WORK REQUEST A
Which countries does the article on the UAE and Israel name? List each one once.

DOCUMENT TEXT
DUBAI, United Arab Emirates — After facing barrages of Iranian missiles that threatened its economic future, the UAE has moved closer to Israel, widening a split with ally-turned-rival Saudi Arabia and placing it in defiant opposition to Tehran.
This gamble granted the UAE, a tourism hub where 90 percent of the population is foreign, access to Israeli air defense systems to help fend off more than 2,800 drones and missiles — effectively placing protection above all else to preserve a model based on stability, analysts said.
But its closer cooperation with Israel risks further antagonizing Iran, which the UAE views as its biggest threat, and puts Abu Dhabi at even greater odds with Saudi Arabia, which, along with much of the Gulf, has come to see Israel as the region’s main rogue actor.
Security cooperation
“The UAE is thinking about the future and sees Israel as the best security partner that can provide cover for its economic recovery,” said Sanam Vakil, director of the Middle East and North Africa Programme at Chatham House.
Their bet appears to have paid off in terms of security and defense.
On Tuesday, US Ambassador to Israel Mike Huckabee confirmed Israel had sent its Iron Dome air defense batteries and personnel to the UAE during the war.

From left, Bahrain Foreign Minister Khalid bin Ahmed Al Khalifa, Prime Minister Benjamin Netanyahu, US President Donald Trump, and United Arab Emirates Foreign Minister Abdullah bin Zayed al-Nahyan, sit during the Abraham Accords signing ceremony on the South Lawn of the White House, in Washington, September 15, 2020. (AP Photo/Alex Brandon)
The UAE became the first Gulf country, alongside Bahrain, to recognize Israel in 2020 under the US-mediated Abraham Accords.
Throughout the war, Emirati officials have lambasted unnamed Arab countries for showcasing hollow solidarity as attacks rained.

WORK REQUEST B
From the records, copy verbatim the stretch from the line that contains "Write lens after" through the line that contains "803.2], [0, 0, 1]] dist [-0.000631, -0.001468]". Leave out the pictures.

GIVEN ENTRIES
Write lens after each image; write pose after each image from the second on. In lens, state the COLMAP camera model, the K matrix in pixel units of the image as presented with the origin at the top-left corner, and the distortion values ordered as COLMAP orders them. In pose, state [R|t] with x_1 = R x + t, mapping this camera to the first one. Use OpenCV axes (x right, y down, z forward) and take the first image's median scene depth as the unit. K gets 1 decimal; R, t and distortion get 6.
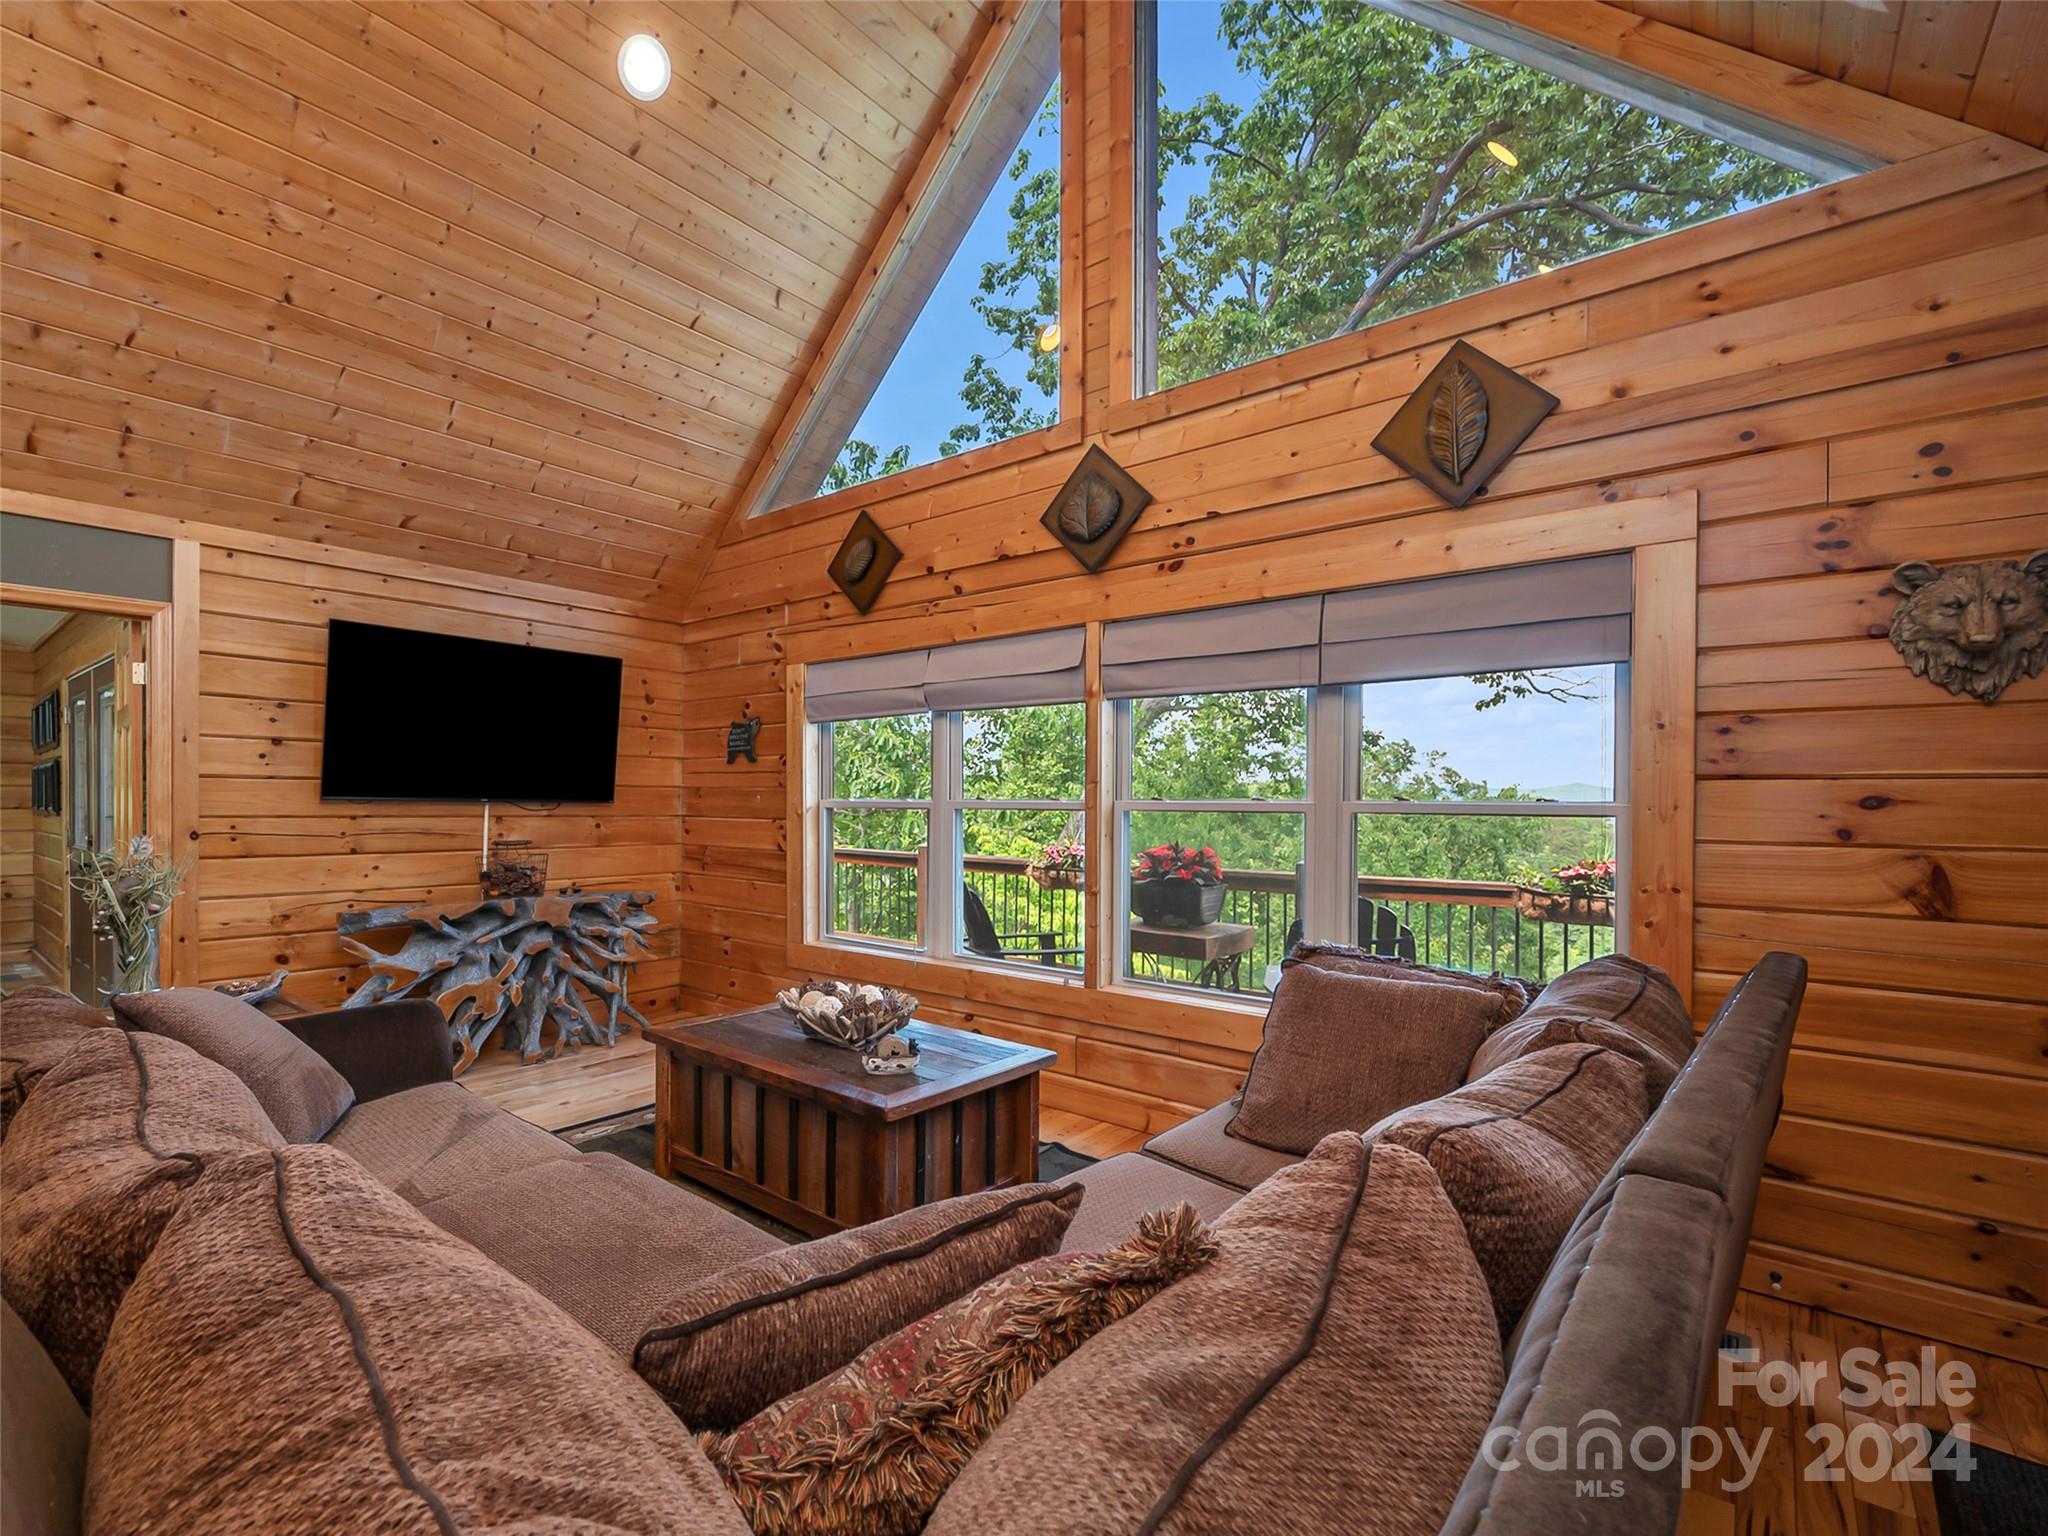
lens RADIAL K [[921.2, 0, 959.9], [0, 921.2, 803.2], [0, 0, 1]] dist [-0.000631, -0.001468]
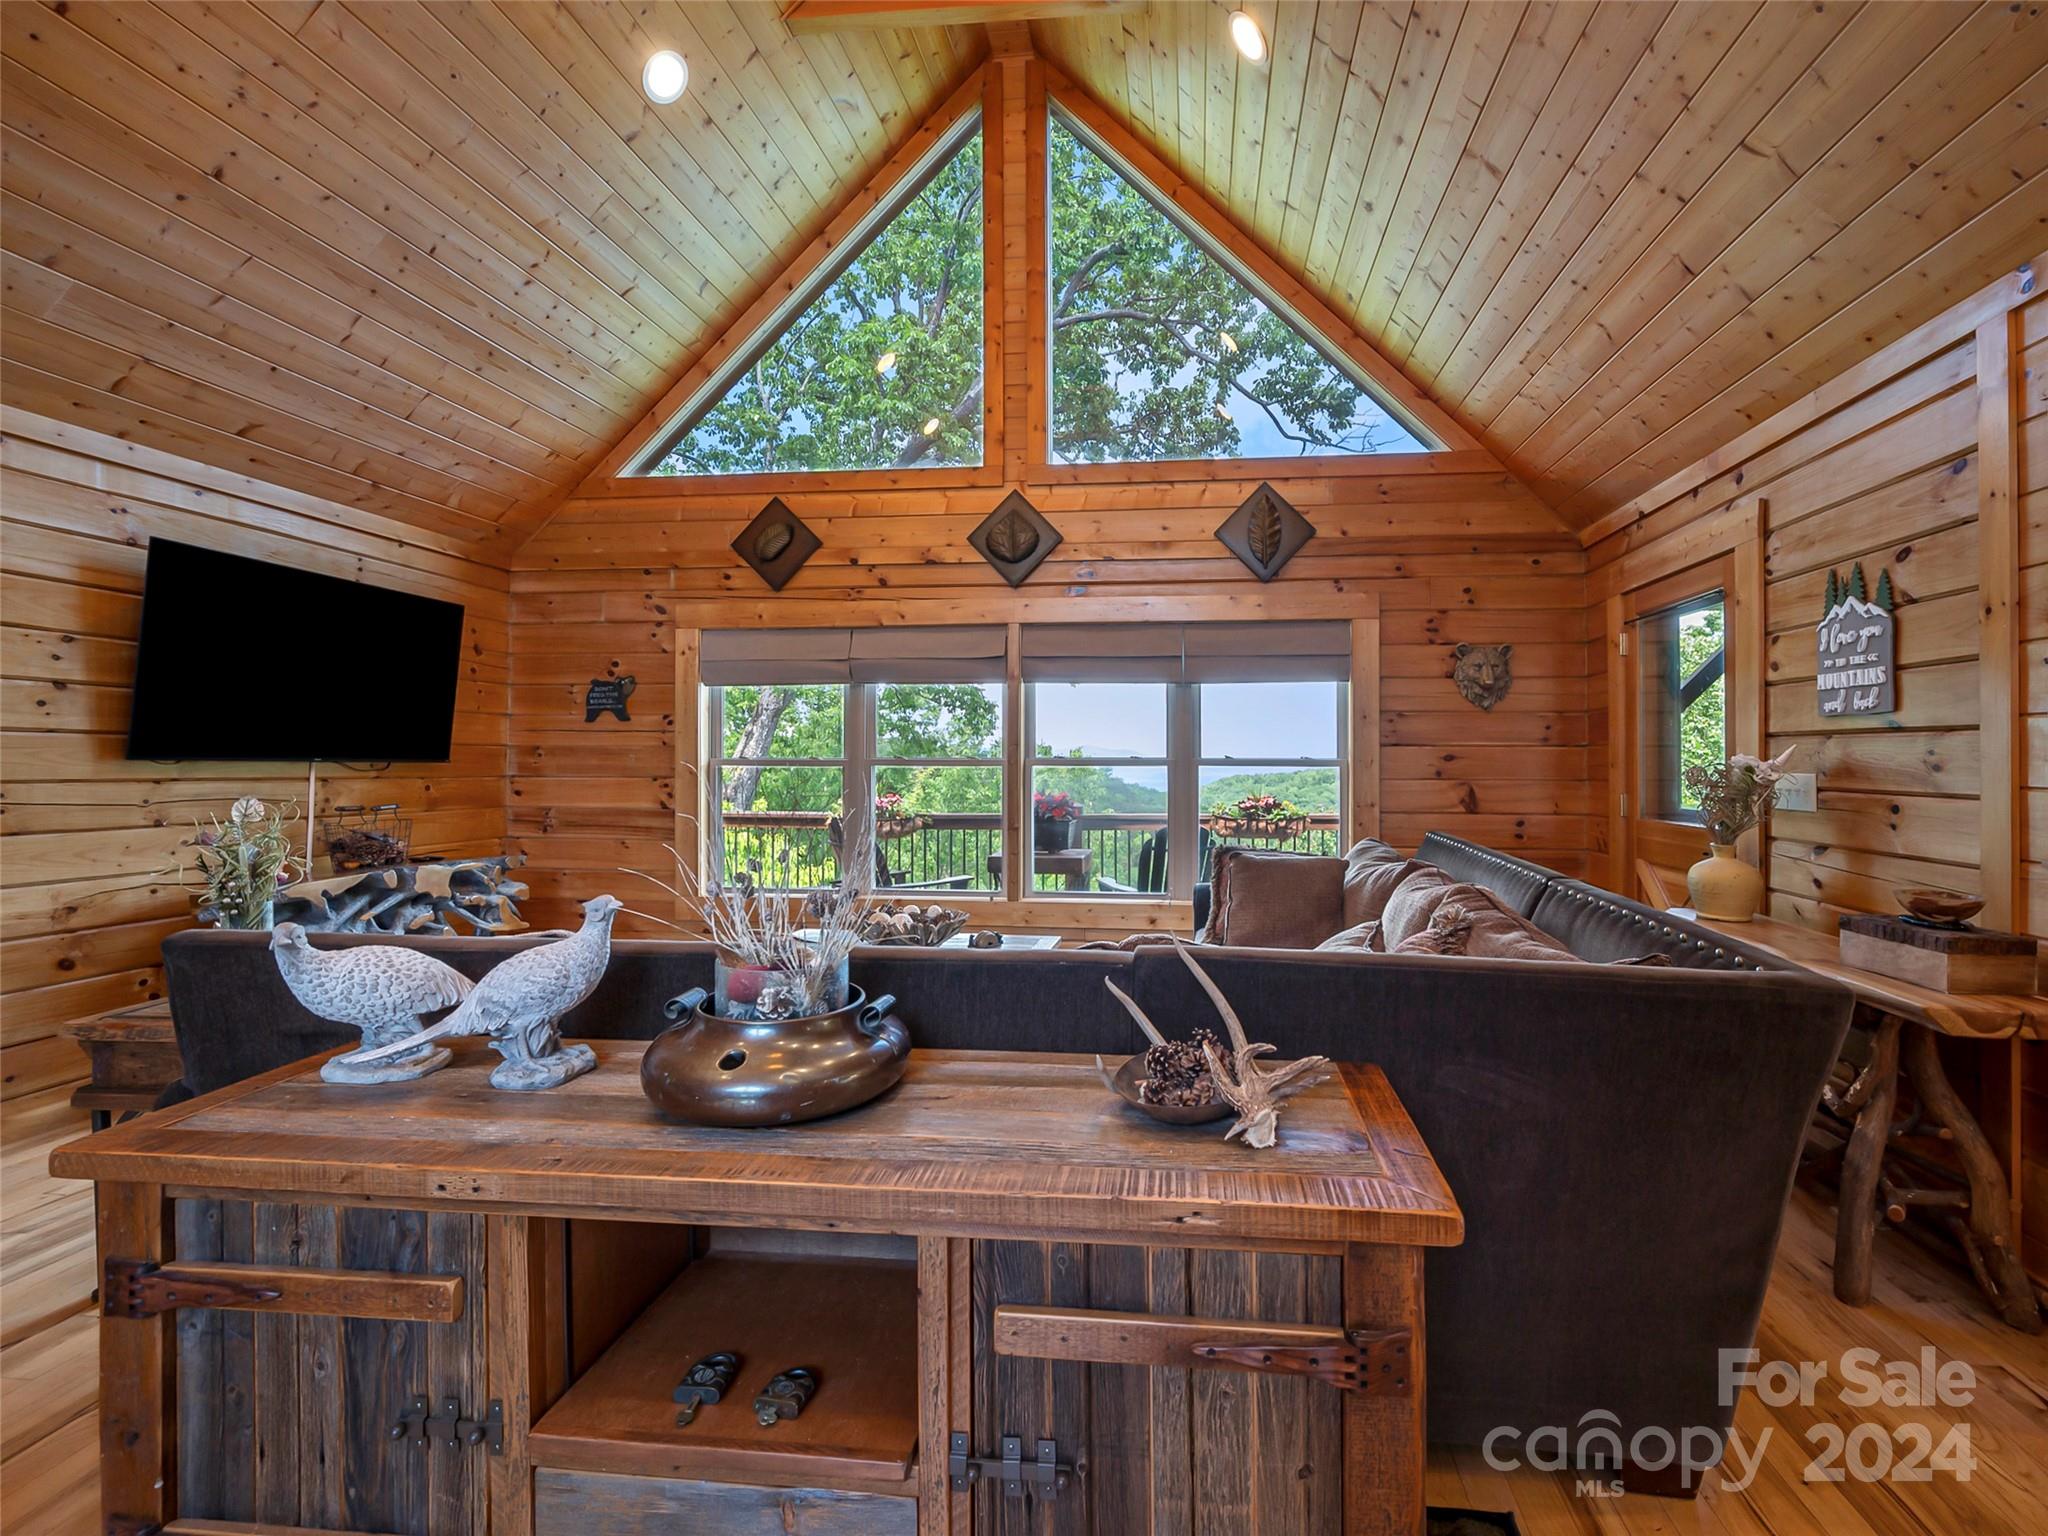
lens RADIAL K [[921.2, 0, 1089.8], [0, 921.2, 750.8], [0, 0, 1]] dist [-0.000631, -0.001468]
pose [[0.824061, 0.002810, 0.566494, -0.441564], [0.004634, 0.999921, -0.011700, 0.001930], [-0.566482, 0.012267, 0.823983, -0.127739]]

...

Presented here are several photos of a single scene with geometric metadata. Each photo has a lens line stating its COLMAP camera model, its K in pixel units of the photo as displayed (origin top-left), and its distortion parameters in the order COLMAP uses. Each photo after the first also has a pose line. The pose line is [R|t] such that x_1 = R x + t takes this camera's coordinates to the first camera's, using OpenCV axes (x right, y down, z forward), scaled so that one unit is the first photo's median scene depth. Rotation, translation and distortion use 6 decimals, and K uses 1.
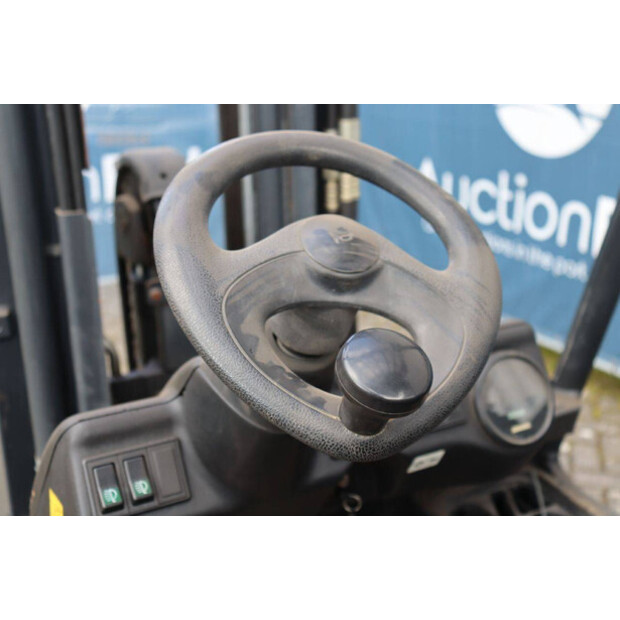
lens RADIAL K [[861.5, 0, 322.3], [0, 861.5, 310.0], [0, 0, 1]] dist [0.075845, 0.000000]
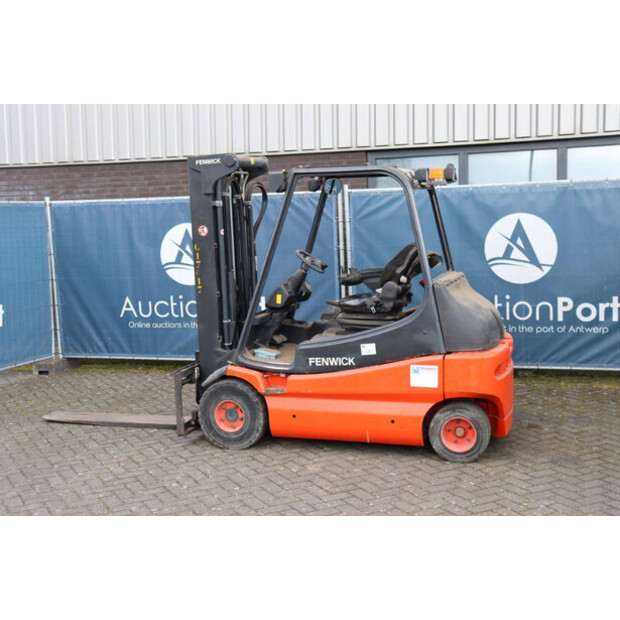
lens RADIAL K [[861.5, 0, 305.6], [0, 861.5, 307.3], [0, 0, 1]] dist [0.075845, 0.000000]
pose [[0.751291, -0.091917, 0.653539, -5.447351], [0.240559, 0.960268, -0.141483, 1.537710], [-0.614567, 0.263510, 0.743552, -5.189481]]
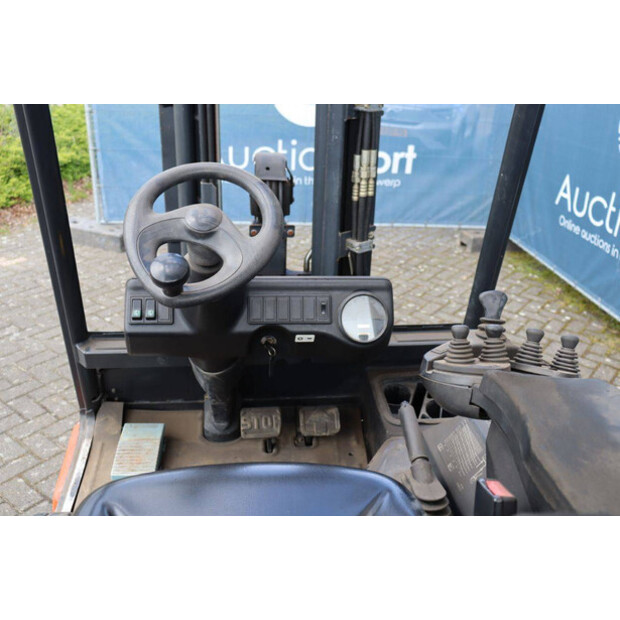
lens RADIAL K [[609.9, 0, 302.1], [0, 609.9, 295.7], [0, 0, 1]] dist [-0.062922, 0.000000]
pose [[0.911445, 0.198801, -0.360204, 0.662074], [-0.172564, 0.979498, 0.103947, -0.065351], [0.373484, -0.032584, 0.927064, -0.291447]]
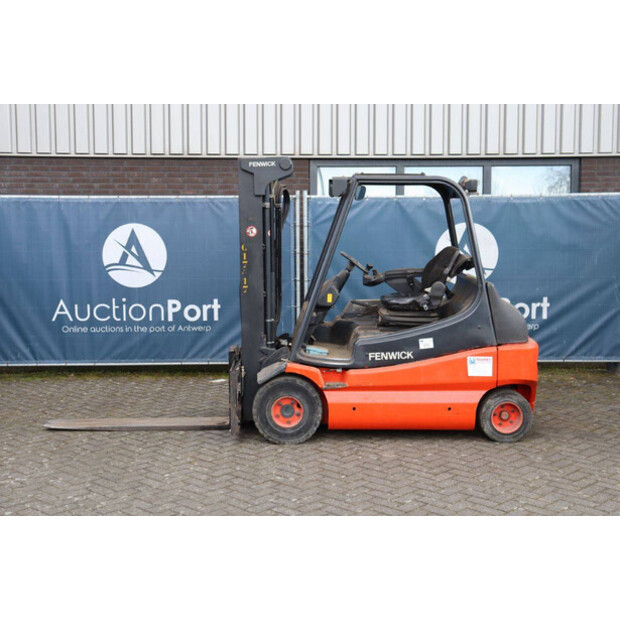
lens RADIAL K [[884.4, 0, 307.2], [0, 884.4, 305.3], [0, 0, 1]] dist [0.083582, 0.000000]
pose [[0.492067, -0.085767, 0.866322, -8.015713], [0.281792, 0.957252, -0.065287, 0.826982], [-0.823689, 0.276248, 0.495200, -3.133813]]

ANSWER SPACE A
United Arab Emirates (UAE), Israel, Saudi Arabia, Iran, Bahrain, United States (US)

ANSWER SPACE B
Write lens after each image; write pose after each image from the second on. In lens, state the COLMAP camera model, the K matrix in pixel units of the image as presented with the origin at the top-left corner, and the distortion values ordered as COLMAP orders them. In pose, state [R|t] with x_1 = R x + t, mapping this camera to the first one. Use OpenCV axes (x right, y down, z forward) and take the first image's median scene depth as the unit. K gets 1 decimal; R, t and distortion get 6.
lens RADIAL K [[921.2, 0, 959.9], [0, 921.2, 803.2], [0, 0, 1]] dist [-0.000631, -0.001468]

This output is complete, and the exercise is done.